Financial collateral arrangements

Court of Appeal of Luxembourg
Decision No. 6/20 IV-COM of 22 January 2020, Docket No. CAL-2017-00004

The admissibility of the application for annulment of the enforcement of pledges

In the present case, the defendants reiterated the plea that the application for annulment of the appropriation of the pledge was inadmissible, arguing that, in accordance with the intention of the drafters of the amended Law of 5 August 2005 on financial collateral arrangements, financial collateral arrangements are unassailable and cannot be annulled.

The Court agreed with the reasoning of the court of first instance to recall that "the annulment of a financial collateral arrangement for manifest fraud or abuse constitutes an exceptional breach of the principle that financial collateral arrangements cannot be called into question with respect to their validity or their agreed valuation or performance."

A decision of the Court of Cassation confirmed this principle by specifying that "the right conferred on the secured creditor by Article 11, paragraph 1, of the Law of 2005 to appropriate, by virtue of the agreement between the parties, the pledged assets in the event of a circumstance giving rise to the enforcement of the guarantee does not preclude the court, in the event that this fact proceeds, as in this case, from an abuse of right or fraud, from putting an end to the appropriation by ordering the restitution of the appropriated assets" (Court of Cassation, 14 February 2019, n°27/2019, n° 4022 of the register).

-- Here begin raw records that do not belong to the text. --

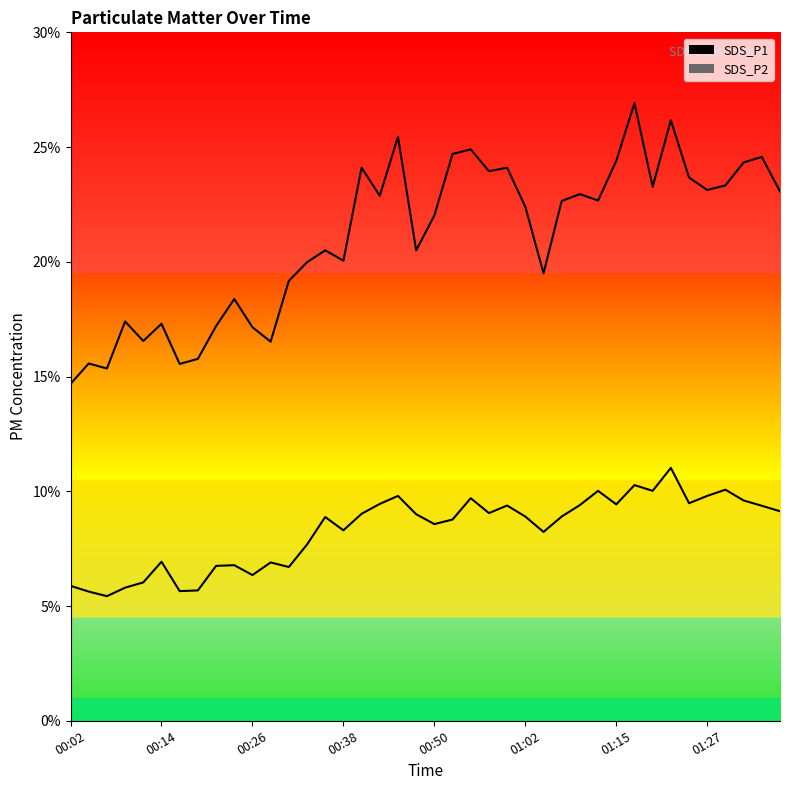

True or false: SDS_P1 line and SDS_P2 line intersect in this chart.

False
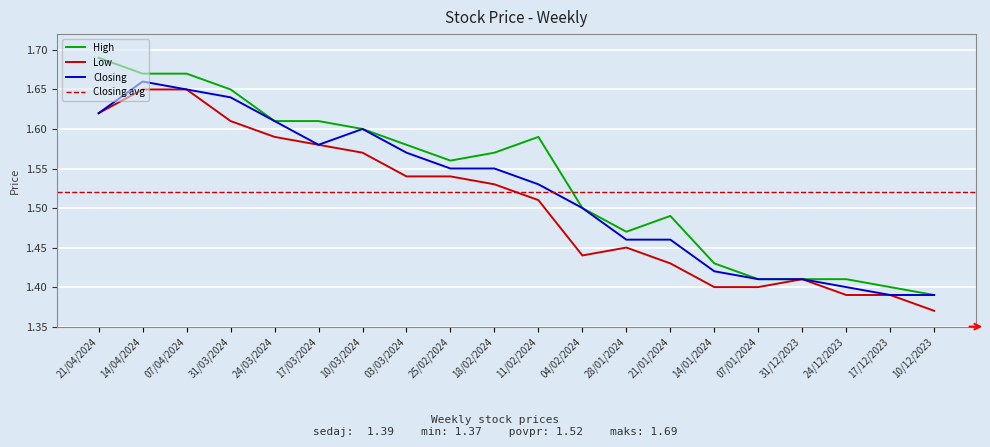

What is the sum of all Closing values?

30.4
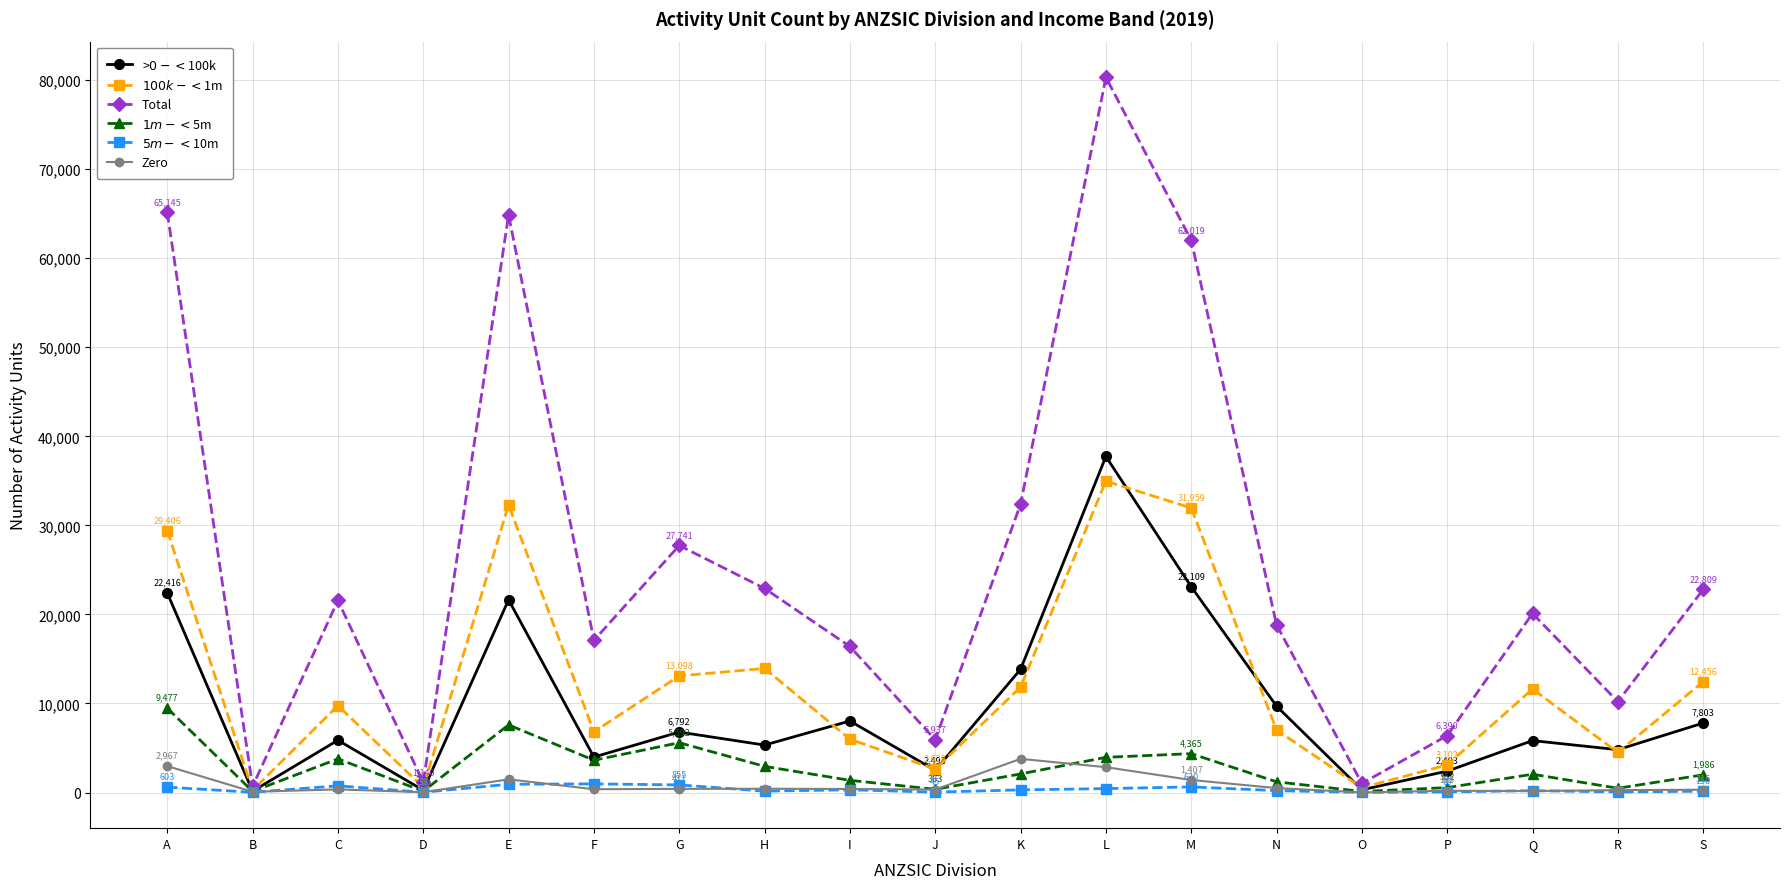

What is the average value of the $5m-<$10m series?

356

Consequently, "in cases of fraud or manifest abuse, the appropriation of the pledged assets by the secured creditor may be called into question" and the plea of inadmissibility is to be rejected.

The accessory nature of the pledge

In the present case, the pledge had been appropriated following the breach of a financial ratio by the debtor company, in accordance with the provisions of two pledge agreements subject to Luxembourg law, according to which the breach of that financial ratio constituted an enforcement event of the pledge.

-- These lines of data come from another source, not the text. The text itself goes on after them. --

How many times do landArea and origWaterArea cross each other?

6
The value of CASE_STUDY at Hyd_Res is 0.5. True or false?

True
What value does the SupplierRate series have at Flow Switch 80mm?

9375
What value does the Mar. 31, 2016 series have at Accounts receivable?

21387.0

The Court noted that enforcement events of pledges are subject to the free will of the parties, who determine them contractually, and may be subject to a posteriori review by the courts. In this case, the breach of the financial ratio contractually defined as an enforcement event may therefore result in the enforcement of the collateral under the Law of 2005, which provides that "a default or any other event agreed upon between the parties, the occurrence of which, under the financial collateral arrangement or the contract containing the relevant financial obligation or by application of the law, enables the collateral taker to realise or appropriate the financial collateral or triggers a close-out netting."

The Court specified that, contrary to the appellant's reasoning, Luxembourg law and Directive 2002/47/EC on financial collateral arrangements allow the enforcement of a pledge in the absence of the debtor's default or the due date of the secured debt. This conclusion is confirmed by doctrine, which accepts that the parties may depart from the traditional requirement of the principal debt becoming due, as well as by the reasoning of the Court of Justice which emphasises the contractual freedom of the parties.

NEWS

The third edition of the Arendt Arbitration and Litigation Seminar dedicated to some specific and practical aspects of arbitration will take place on Thursday, 13 February 2020 at Arendt House. Guy Harles, Marianne Rau, Séverine Brasseur, Estelle Brisson and Maria Grosbusch will speak on the topics of "Arbitration: how does it work", "What are the advantages of resorting to arbitration from a business perspective?" and "Latest developments for swifter resolution of disputes".